Table 3. Bias, SE, RMSE, and CP for the CHNP model with sample sizes 50, 100, 150, and 200.

4. Applications

In this section, we show three applications, the first with simulated data and the others with real datasets. To compare the models, we use the Akaike information criterion AIC (see Akaike [29]) and the Bayesian information criterion BIC (see Schwarz [30]).

4.1. Numerical Application

In this numerical application, we use the same 50 simulated data used for the graph in Figure 4; these data were generated from the CHNP(2) distribution. The data are shown in Table 4.

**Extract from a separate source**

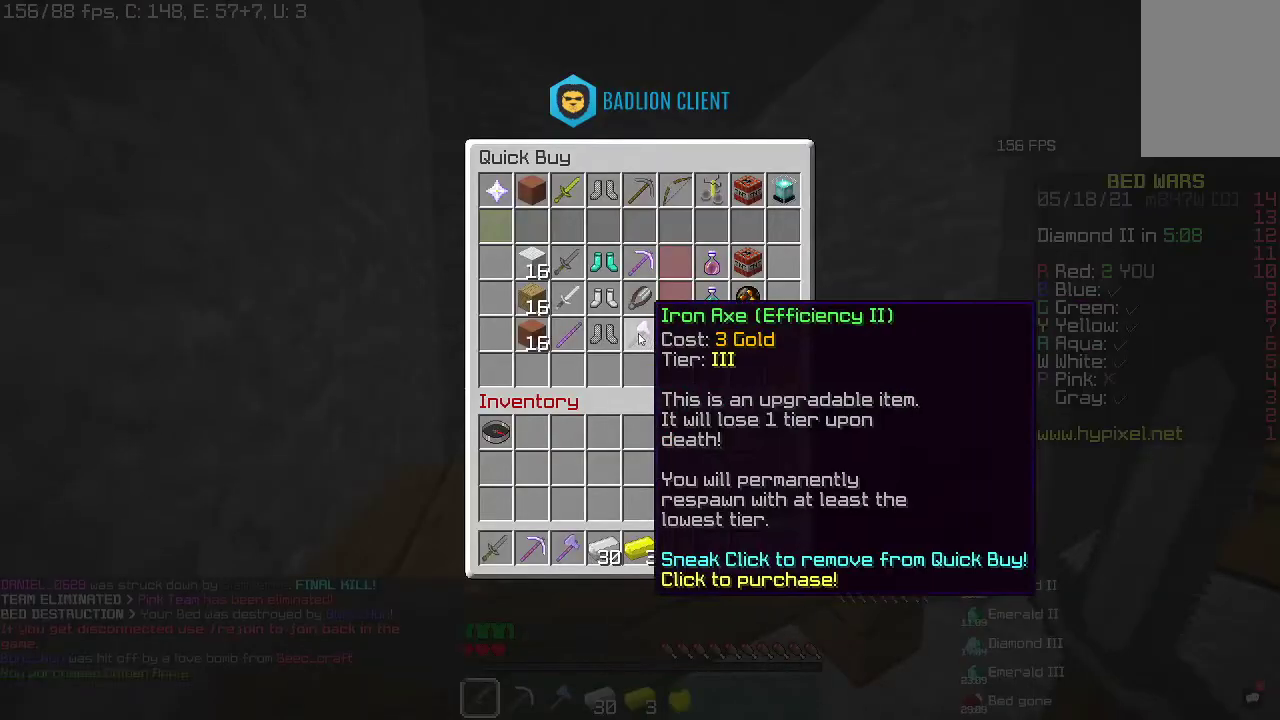
{"keys": [], "mouse": [], "events": []}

Table 4. 50 simulated data.

The descriptive statistics for these data are given in Table 5, where CS is the coefficient of asymmetry of the sample and CK is the coefficient of kurtosis. A high coefficient of kurtosis of

6.477

is observed; we generated these data with

θ = 2

, meaning that the right tail of the data is very heavy.

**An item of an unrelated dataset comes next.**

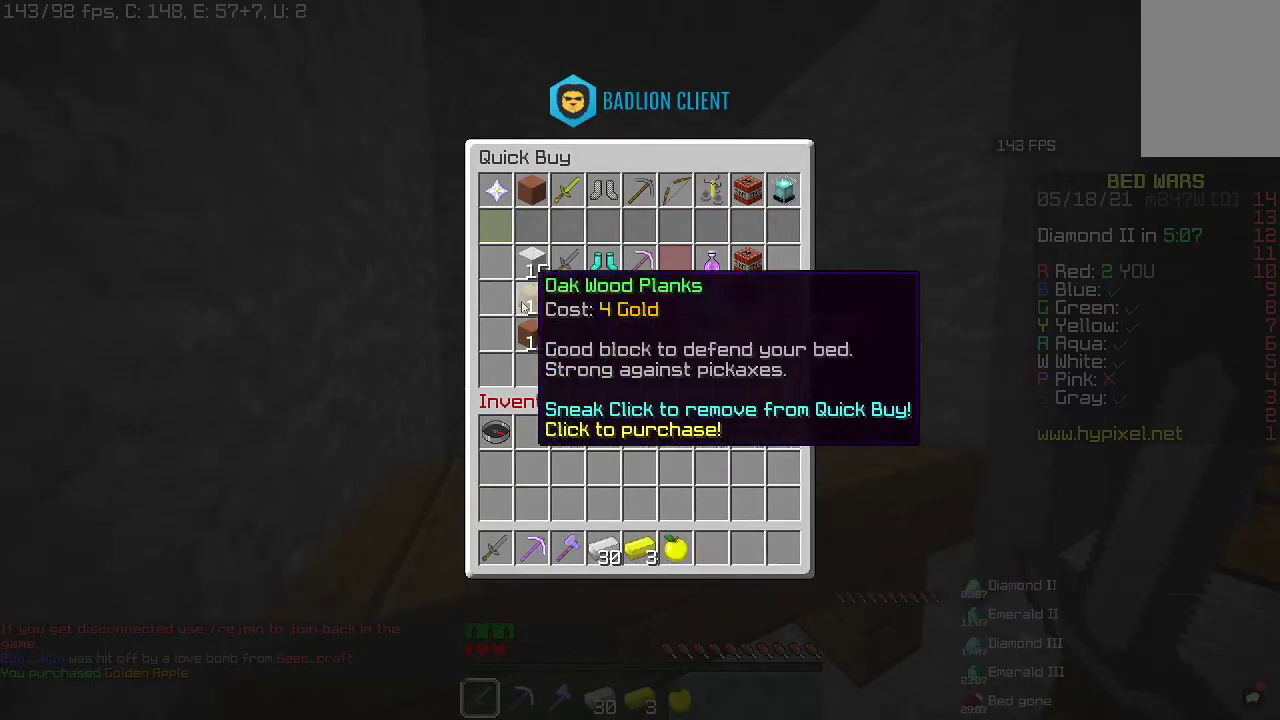
{"keys": [], "mouse": [], "events": []}
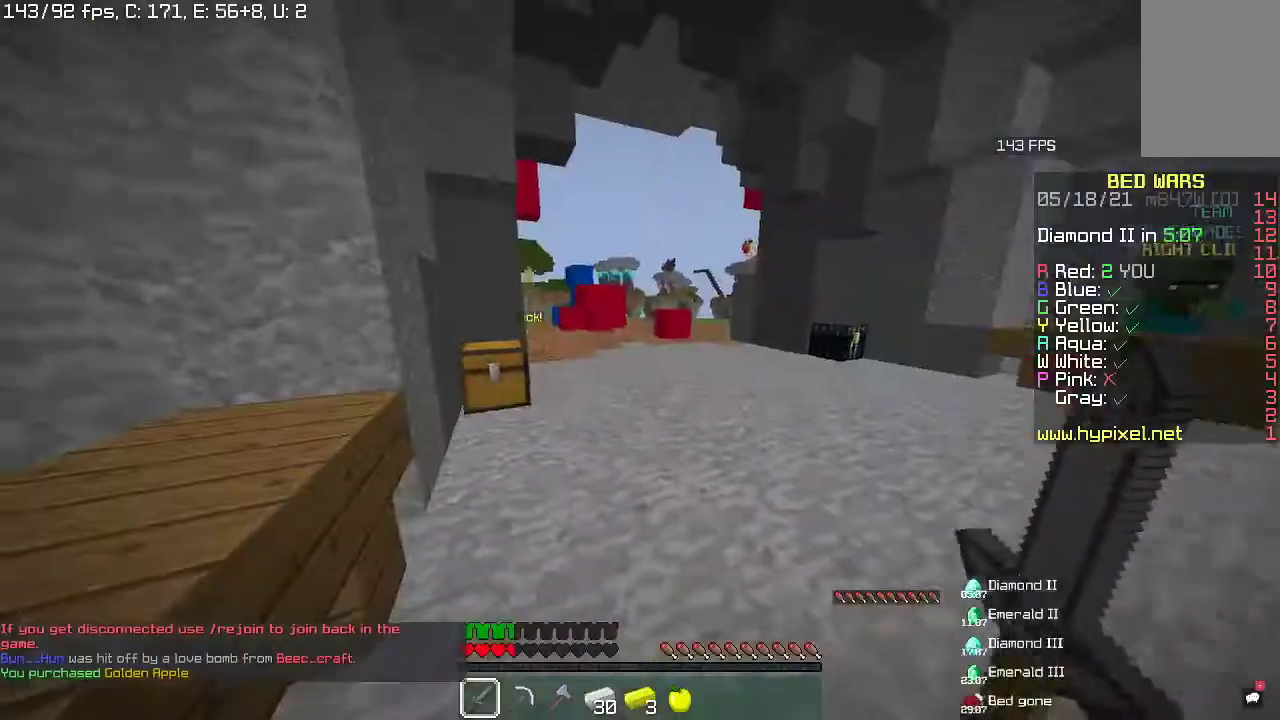
{"keys": [], "mouse": ["right"], "events": [[367, "mouse_right", "down"]]}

Table 5. Descriptive statistics for 50 simulated data from the CHNP(2) model.

The first object of this numerical example is to use the estimation methods given in Section 3.

A method based on percentiles. For this example, $p = 0.436223$ . We have $m = [(n + 1) p] = [22.24737] = 22$ and $h = 22.24737 - 22 = 0.24737$ . Thus, the estimator of $θ$ is $\tilde{θ} = (1 - 0.24737) z_{22} + 0.24737 * z_{23} = 1.875693$ , where $z_{22} = 1.84486889$ and $z_{23} = 1.96947573$ .
ML estimation. Using the value of $m = 22$ found with the previous method, we calculate the estimator given in Equation (8). This gives us ${\hat{θ}}_{22} = 1.994828$ . We observe that the ratio $z_{22} \leq {\hat{θ}}_{22} \leq z_{23}$ is not satisfied. Therefore, we must use another value for m, for example $m = 23$ ; with this, we obtain ${\hat{θ}}_{23} = 1.9913$ , and now we observe that the ratio $z_{23} \leq {\hat{θ}}_{23} \leq z_{24}$ is satisfied, where $z_{23} = 1.96947573$ and $z_{24} = 2.10059341$ . Thus, the ML estimate of $θ$ is $\hat{θ} = {\hat{θ}}_{23} = 1.9913$ .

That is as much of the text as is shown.